I have done extensive research and found the horror stories of surgery gone wrong, loose skin after the operation, and people judging you. Gosh lets me think …hum… people judge me now for being fat. Ok I would rather be thinner and judged so one down. What if something goes wrong or there is a serious complication during surgery? “Opps” I will regret it that’s two down. Loose skin because I lost so much weight will bum me out but I will be less heavily depressed and three down. The point is our lives have been full of excuses or hopless meaningless attempts to lose weight. Stand up and smell the fat.
So I am going to make an appointment with Dr. Jaime Ricardo Ramos Kelly and have a gastric sleeve operation at the Florence Hospital (The Oasis of Hope Hospital) in Mexico. Why because it’s there, I need it, and I have enough credit to allow me to borrow to afford it. I have had pleasant correspondence with Dr Kelly the past two days and am comfortable that he is skilled and experienced. So this long stream of conscience is not a journey entry. It’s more of a declaration of intent to JUST DO IT. I am not recommending anyone just jumping into the frying pan. I am not intelligent to be afraid yet and it is too soon to regret so I am stuck with hope and the prospect of improving the quality of my life.

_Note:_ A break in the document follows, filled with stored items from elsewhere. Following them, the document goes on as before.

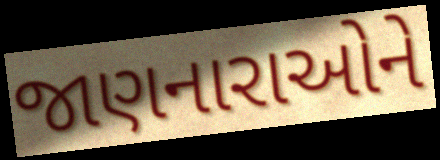
જાણનારાઓનેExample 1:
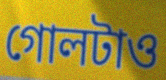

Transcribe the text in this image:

গোলটাও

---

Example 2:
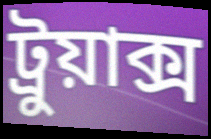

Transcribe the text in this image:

ট্রুয়াক্স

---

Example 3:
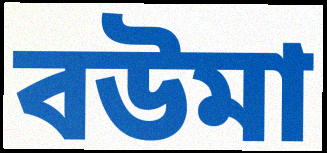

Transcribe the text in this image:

My journey not yet begun but I have a trip planner. I think some people need to share their journey. It seems like a necessary part of the process of dealing with the arduous ordeal of confronting the serious issue or a long term struggle with weight loss compounded by the fear of an unknown future out come based on a life altering irreversible decision.
These accounts provide meaningful insight and for the most part console and reinforce the fervent hope that there is life after fat. I have read several sincere and well-written accounts that attempt to pull back the curtain and show the reality of the surgery. The dream of successful long lasting weight loss and its actual implementation are fraught with harsh issues on need to consider. There are stories that reveal disappointing failure as well as over the top fawning over medical staff and super coordinators. Somewhere in the middle lies the semi-truth of it. We want to beleive. No check that. We need to believe that the success stories will one day contain a befroe and after picture of our own.

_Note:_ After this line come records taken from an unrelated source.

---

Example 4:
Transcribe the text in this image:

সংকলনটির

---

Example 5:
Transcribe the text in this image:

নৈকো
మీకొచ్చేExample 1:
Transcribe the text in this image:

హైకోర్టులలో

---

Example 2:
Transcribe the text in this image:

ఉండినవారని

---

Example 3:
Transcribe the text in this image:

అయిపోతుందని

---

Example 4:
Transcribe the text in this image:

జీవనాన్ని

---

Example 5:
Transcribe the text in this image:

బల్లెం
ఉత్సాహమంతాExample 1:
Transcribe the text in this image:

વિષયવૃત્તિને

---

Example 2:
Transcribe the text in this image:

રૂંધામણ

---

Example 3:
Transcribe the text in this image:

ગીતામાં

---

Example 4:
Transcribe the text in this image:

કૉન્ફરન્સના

If you have scanned the forums you will find that the competitive marketing methods and/or tactics that some agencies employ confuse and distract from the clients ability to compare and analyze meaningful options for true consideration. Many accounts on the forums under the guised of praising a doctor, spend more text on the great organizer or consultant that took them shopping and visited them at the hospital than giving an account of the doctor’s competence. Other accounts slander Doctors not affiliated with their agency or under contractual agreement so they can be charged finds fees. The poor Physicians must be frustrated trying to tread water in this sea of dismal commerce but it the nature of the beast.

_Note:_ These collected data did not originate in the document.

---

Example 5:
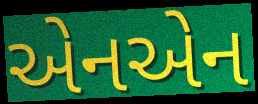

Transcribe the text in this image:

એનએન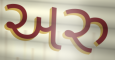
અરુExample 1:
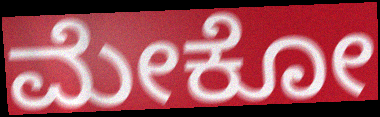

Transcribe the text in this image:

ಮೇಕೋ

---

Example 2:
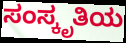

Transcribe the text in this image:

ಸಂಸ್ಕೃತಿಯ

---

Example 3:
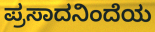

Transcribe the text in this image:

ಪ್ರಸಾದನಿಂದೆಯ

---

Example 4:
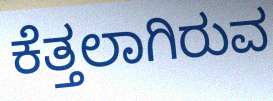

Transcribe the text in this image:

ಕೆತ್ತಲಾಗಿರುವ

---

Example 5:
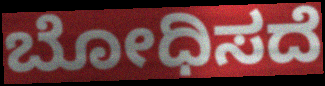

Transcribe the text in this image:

ಬೋಧಿಸದೆ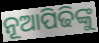
ନୂଆପିଢିଙ୍କୁ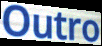
Outro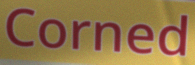
Corned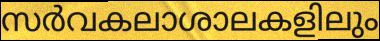
സർവകലാശാലകളിലുംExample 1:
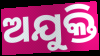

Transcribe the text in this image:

ଅଯୁକ୍ତି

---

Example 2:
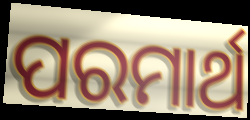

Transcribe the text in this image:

ପରମାର୍ଥ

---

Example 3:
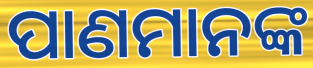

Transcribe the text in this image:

ପାଣମାନଙ୍କ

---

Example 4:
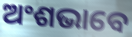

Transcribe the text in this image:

ଅଂଶଭାବେ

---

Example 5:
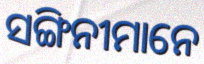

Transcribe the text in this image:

ସଙ୍ଗିନୀମାନେ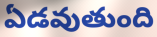
ఏడవుతుంది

Once I get to the starting line I would be happy to share if anyone other than me cares. I am going to do this alone. I don’t want my wife to accompany me. She will be worried and scarred and frankly this is about me. I am doing it for myself and will do it by myself. Naturally when I return home I will be the wounded little boy who needs complete and sensitive attention and support. So I guess this was my intro. I fear only lost opportunity.